• Check your understanding:
**A.** From the passage on Maxwell's demon, return the text starting at "The second law of" and ending at "entropy never decreases.".
**B.** Answer these questions using the passage on Maxwell's demon.
(i) To whom did Maxwell write the letter in which the thought experiment first appeared, and on what date?
(ii) Who first used the word "demon" for Maxwell's concept, and in what journal?
(iii) What was the title of Maxwell's 1871 book on thermodynamics?
**C.** Summarize the passage on Maxwell's demon in two sentences.

• Given text:
※ ※ ※
Origin and history of the idea

The thought experiment first appeared in a letter Maxwell wrote to Peter Guthrie Tait on 11 December 1867. It appeared again in a letter to John William Strutt in 1870, before it was presented to the public in Maxwell's 1871 book on thermodynamics titled Theory of Heat.[2]

In his letters and book, Maxwell described the agent opening the door between the chambers as a "finite being". William Thomson (Lord Kelvin) was the first to use the word "demon" for Maxwell's concept, in the journal Nature in 1874, and implied that he intended the mediating, rather than malevolent, connotation of the word.[3][4][5]
Original thought experiment

The second law of thermodynamics ensures (through statistical probability) that two bodies of different temperature, when brought into contact with each other and isolated from the rest of the Universe, will evolve to a thermodynamic equilibrium in which both bodies have approximately the same temperature. The second law is also expressed as the assertion that in an isolated system, entropy never decreases.
※ ※ ※
• Given entries:

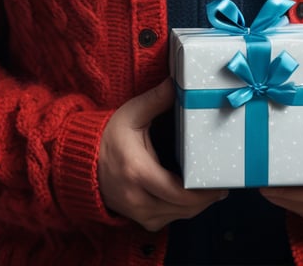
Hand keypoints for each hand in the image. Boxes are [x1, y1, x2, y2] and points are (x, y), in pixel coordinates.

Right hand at [98, 78, 227, 230]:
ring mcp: (135, 212)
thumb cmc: (108, 135)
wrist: (81, 161)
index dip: (202, 194)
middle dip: (205, 200)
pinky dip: (180, 210)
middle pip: (181, 208)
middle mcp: (136, 198)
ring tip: (211, 191)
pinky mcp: (136, 217)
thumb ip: (156, 99)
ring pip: (175, 217)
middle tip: (221, 186)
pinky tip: (190, 198)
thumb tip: (177, 83)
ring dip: (195, 207)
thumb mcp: (132, 114)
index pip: (177, 192)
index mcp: (138, 172)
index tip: (219, 184)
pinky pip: (166, 219)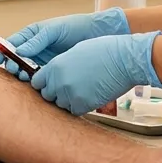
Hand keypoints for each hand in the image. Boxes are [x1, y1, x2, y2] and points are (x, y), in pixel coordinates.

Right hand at [0, 8, 128, 79]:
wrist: (97, 36)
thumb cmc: (75, 27)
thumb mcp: (54, 30)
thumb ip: (37, 40)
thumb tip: (19, 51)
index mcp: (31, 36)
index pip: (11, 44)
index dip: (2, 52)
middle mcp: (35, 50)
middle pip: (16, 61)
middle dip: (12, 66)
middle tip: (14, 71)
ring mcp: (43, 62)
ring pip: (26, 72)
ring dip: (23, 76)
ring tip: (26, 78)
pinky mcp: (53, 73)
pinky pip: (41, 79)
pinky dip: (36, 82)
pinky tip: (37, 85)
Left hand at [30, 32, 161, 114]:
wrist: (123, 60)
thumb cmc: (103, 51)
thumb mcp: (75, 53)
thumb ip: (60, 65)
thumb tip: (53, 75)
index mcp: (54, 66)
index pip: (37, 82)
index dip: (45, 83)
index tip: (52, 83)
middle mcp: (58, 82)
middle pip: (47, 95)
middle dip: (56, 92)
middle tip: (71, 87)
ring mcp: (69, 95)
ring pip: (60, 104)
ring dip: (68, 100)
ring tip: (83, 89)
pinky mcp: (82, 105)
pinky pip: (74, 111)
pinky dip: (80, 106)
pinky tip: (89, 96)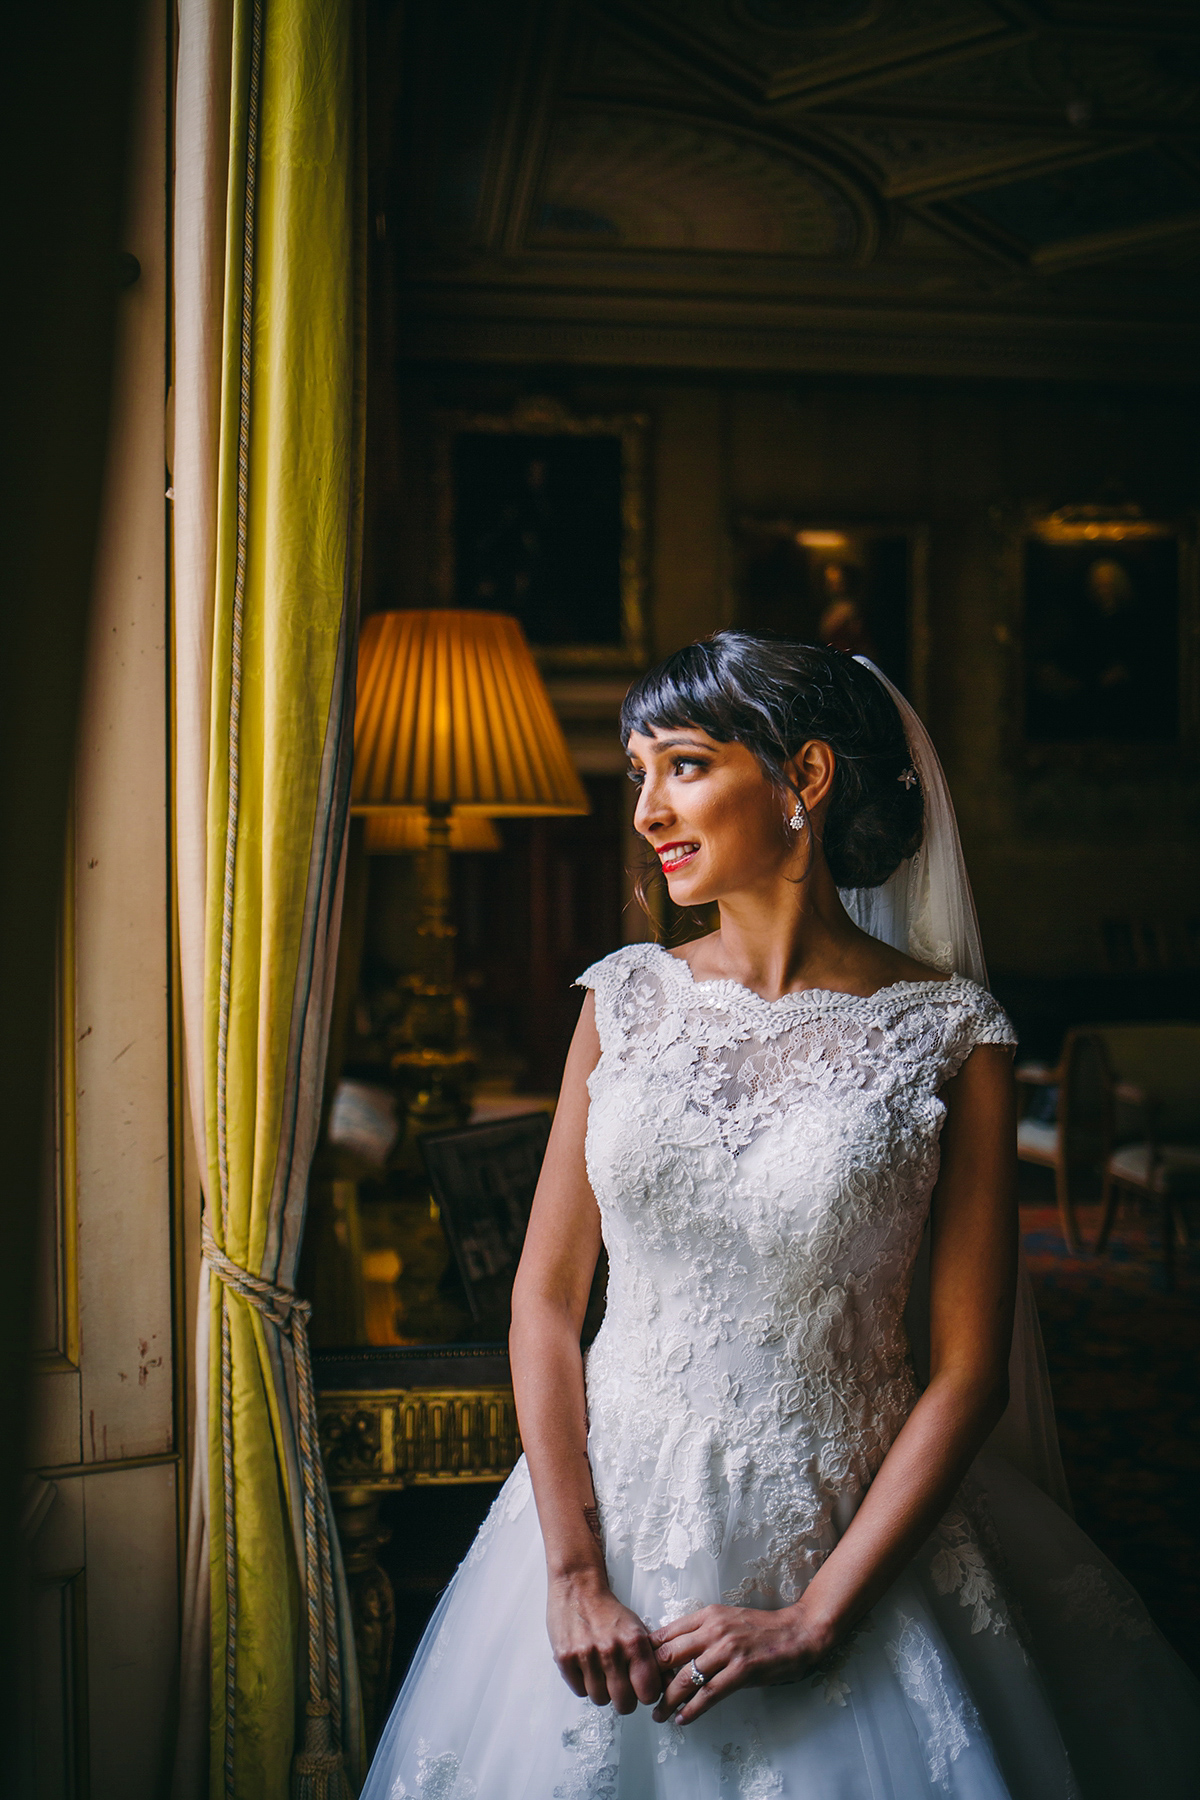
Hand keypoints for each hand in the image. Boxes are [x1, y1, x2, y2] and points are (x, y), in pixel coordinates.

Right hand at [547, 1570, 663, 1714]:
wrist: (578, 1587)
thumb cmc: (609, 1612)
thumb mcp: (638, 1629)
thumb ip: (653, 1659)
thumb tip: (669, 1686)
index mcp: (634, 1643)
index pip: (648, 1693)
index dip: (645, 1693)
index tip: (640, 1687)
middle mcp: (611, 1650)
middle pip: (624, 1704)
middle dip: (624, 1699)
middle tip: (620, 1686)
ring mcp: (586, 1655)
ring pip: (600, 1699)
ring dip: (602, 1690)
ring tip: (601, 1671)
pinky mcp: (565, 1658)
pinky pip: (579, 1691)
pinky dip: (583, 1684)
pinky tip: (586, 1667)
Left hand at [650, 1601, 833, 1724]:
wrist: (796, 1632)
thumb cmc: (761, 1628)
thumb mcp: (727, 1620)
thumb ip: (702, 1632)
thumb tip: (673, 1652)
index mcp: (707, 1615)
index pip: (666, 1634)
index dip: (648, 1655)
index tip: (639, 1671)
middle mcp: (713, 1630)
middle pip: (669, 1656)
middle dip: (652, 1679)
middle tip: (643, 1696)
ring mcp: (727, 1650)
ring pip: (685, 1678)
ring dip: (668, 1700)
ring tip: (658, 1714)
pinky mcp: (741, 1670)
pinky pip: (709, 1694)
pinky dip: (692, 1710)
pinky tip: (682, 1719)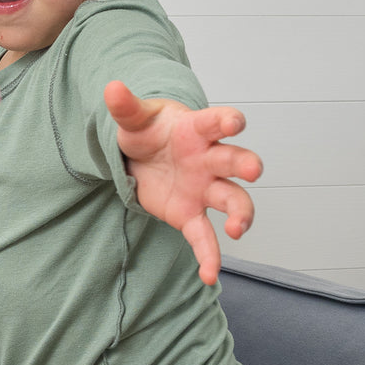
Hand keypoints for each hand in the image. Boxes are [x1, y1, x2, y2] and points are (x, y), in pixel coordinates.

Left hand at [105, 81, 262, 285]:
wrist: (143, 155)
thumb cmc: (148, 131)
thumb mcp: (134, 119)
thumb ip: (125, 107)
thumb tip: (111, 88)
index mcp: (198, 130)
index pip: (218, 122)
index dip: (228, 121)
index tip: (234, 123)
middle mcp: (209, 159)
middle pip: (235, 161)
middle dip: (247, 164)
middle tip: (253, 170)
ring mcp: (205, 188)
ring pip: (233, 200)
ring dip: (241, 213)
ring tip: (237, 229)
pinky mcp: (191, 213)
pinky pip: (205, 236)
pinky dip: (209, 256)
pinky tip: (209, 276)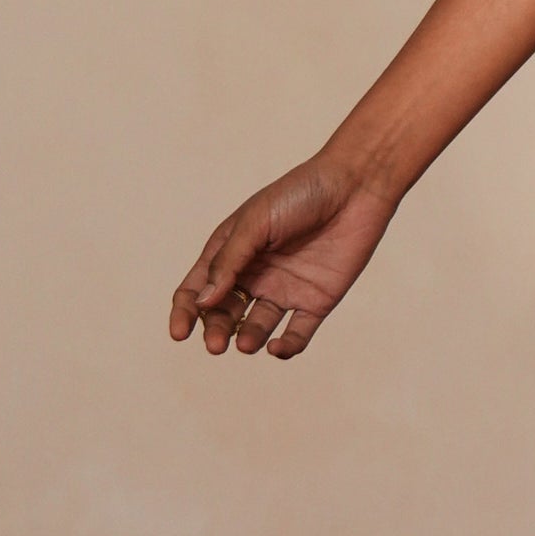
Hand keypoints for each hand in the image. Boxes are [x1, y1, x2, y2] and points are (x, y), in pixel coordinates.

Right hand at [170, 154, 398, 359]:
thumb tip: (203, 301)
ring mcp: (285, 290)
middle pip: (224, 313)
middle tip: (215, 345)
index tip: (179, 333)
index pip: (198, 289)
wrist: (355, 186)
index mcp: (231, 252)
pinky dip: (286, 347)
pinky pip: (298, 333)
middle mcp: (254, 275)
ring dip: (248, 339)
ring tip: (245, 344)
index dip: (185, 312)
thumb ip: (229, 261)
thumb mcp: (256, 223)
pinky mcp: (317, 301)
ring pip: (257, 327)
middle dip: (216, 330)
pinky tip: (277, 348)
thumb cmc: (300, 194)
※ ※ ※
• Answers provided:
**A.**
The second law of thermodynamics ensures (through statistical probability) that two bodies of different temperature, when brought into contact with each other and isolated from the rest of the Universe, will evolve to a thermodynamic equilibrium in which both bodies have approximately the same temperature. The second law is also expressed as the assertion that in an isolated system, entropy never decreases.

**B.**
(i) Peter Guthrie Tait, on 11 December 1867.
(ii) William Thomson (Lord Kelvin), in the journal Nature.
(iii) Theory of Heat.

**C.** Maxwell first described the thought experiment in letters from 1867 and 1870 and then published it in his 1871 book Theory of Heat, calling the agent a "finite being." Lord Kelvin first used the word "demon" for it in Nature in 1874, and the experiment concerns the second law of thermodynamics, which holds that isolated bodies reach equal temperatures and that entropy in an isolated system never decreases.